Прошел, по-видимому, час — никогда еще час жизни не казался Гольдмунду таким долгим, — запас латинских выражений и нежностей учеников был исчерпан, стало тихо, и все сидели в смущении. Эберхард начал зевать. Тогда служанка напомнила, что пора уходить. Все поднялись, каждый подал ей руку, Гольдмунд — последним. Затем все подали руку младшей, Гольдмунд — последним. Конрад первым вылез в окно, за ним последовали Эберхард и Адольф. Когда и Гольдмунд вылезал, он почувствовал, что кто-то пытается удержать его за плечо. Он не смог остановиться и, только очутившись снаружи на земле, робко оглянулся. Из окна выглянула младшая, с косами.
— Гольдмунд! — прошептала она.
Он остановился.
— Ты придешь еще? — спросила она робко, почти беззвучно.
Гольдмунд покачал головой. Она протянула обе руки, взяла его голову, он почувствовал тепло маленьких рук на своих висках. Она далеко высунулась из окна, так что ее темные глаза оказались прямо перед его глазами.
— Приходи! — прошептала она, и рот ее коснулся его губ в детском поцелуе.
Он быстро побежал вслед за другими через палисадник, неуверенно наступая на грядки, вдыхая запах сырой земли и навоза, поцарапал руку о розовый куст, перелез через забор и пустился, догоняя других, прочь из деревни к лесу. «Никогда!» — приказывала его воля. «Завтра же!» — рыдая, молило несчастное сердце.
Никто не повстречался ночным гулякам, беспрепятственно вернулись они в Мариабронн, миновали ручей, мельницу, липы и обходными путями по карнизам и через разделенные колоннами окна пробрались в монастырь и в спальню.
Наутро верзилу Эберхарда долго будили тумаками — так крепок был его сон. Все вовремя поспели к ранней мессе, на завтрак и в аудиторию, но Гольдмунд выглядел плохо, так плохо, что патер Мартин спросил, не болен ли он. Адольф бросил на него предостерегающий взгляд, и тот сказал, что здоров. На греческом, однако, около полудня, Нарцисс не упускал его из виду. Он тоже заметил, что Гольдмунд болен, но промолчал, продолжая внимательно наблюдать за ним. В конце урока он подозвал его к себе. Чтобы не привлекать внимания учеников, он отправил его с поручением в библиотеку. И пришел туда же сам.
— Гольдмунд, — сказал он, — нужна ли тебе моя помощь? Я вижу, тебе плохо. Может, ты болен. Ложись-ка в постель, получишь больничный суп и стакан вина. Тебе сегодня было не до греческого.
Долго ждал он ответа. Смущенно взглянул на него бледный мальчик, опустил голову, поднял опять, губы его вздрогнули, он хотел говорить и не смог. Вдруг он опустился рядом, положив голову на пульт для чтения, между двумя маленькими головками ангелов из дуба, державших пульт, и разразился такими рыданиями, что Нарцисс почувствовал себя неловко и на какое-то время отвел взгляд, прежде чем подхватил и поднял плачущего.
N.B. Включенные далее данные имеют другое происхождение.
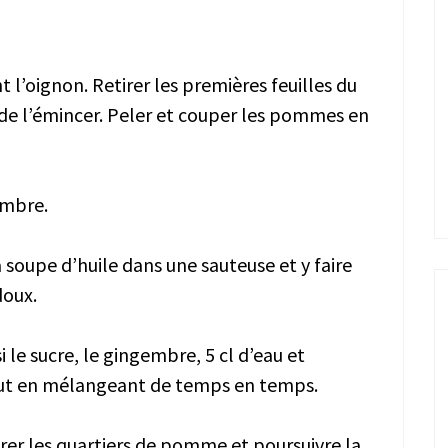
 l’oignon. Retirer les premières feuilles du
t de l’émincer. Peler et couper les pommes en
embre.
à soupe d’huile dans une sauteuse et y faire
doux.
i le sucre, le gingembre, 5 cl d’eau et
 tout en mélangeant de temps en temps.
rer les quartiers de pomme et poursuivre la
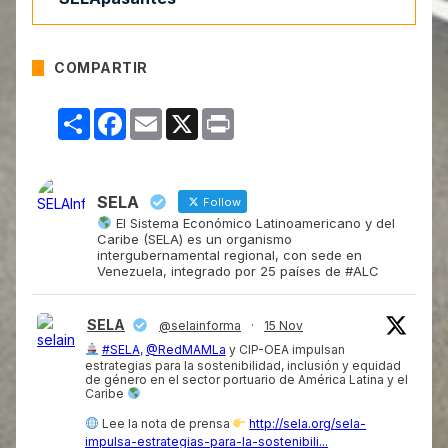
COMPARTIR
Compartir
Facebook
Email
X
Print
SELA
Follow
El Sistema Económico Latinoamericano y del
Caribe (SELA) es un organismo
intergubernamental regional, con sede en
Venezuela, integrado por 25 países de #ALC
SELA
@selainforma
·
15 Nov
#SELA
,
@RedMAMLa
y CIP-OEA impulsan
estrategias para la sostenibilidad, inclusión y equidad
de género en el sector portuario de América Latina y el
Caribe
Lee la nota de prensa
http://sela.org/sela-
impulsa-estrategias-para-la-sostenibili...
— Ну, ну, — сказал он тем дружелюбным тоном, каким, насколько мог вспомнить Гольдмунд, он никогда не говорил, — ну и хорошо, дружок, поплачь, тебе станет легче. Вот так, садись, можешь ничего не говорить. Ты, я вижу, натерпелся, — видимо, все утро старался держаться и не подавать виду. Молодец! А теперь поплачь, это лучше всего. Нет? Уже все? Опять все в порядке? Ну и славно, тогда пойдем в больничную палату и ложись в постель. Сегодня же вечером тебе станет намного лучше. Пойдем же!
И он провел его в больничную палату в обход ученических комнат, указал на одну из двух пустых кроватей и, когда Гольдмунд начал послушно раздеваться, вышел, чтобы доложить настоятелю о его болезни. На кухне он попросил для него, как обещал, суп и стакан вина; оба эти благотворные деяния, принятые в монастыре, очень нравились большинству легких больных.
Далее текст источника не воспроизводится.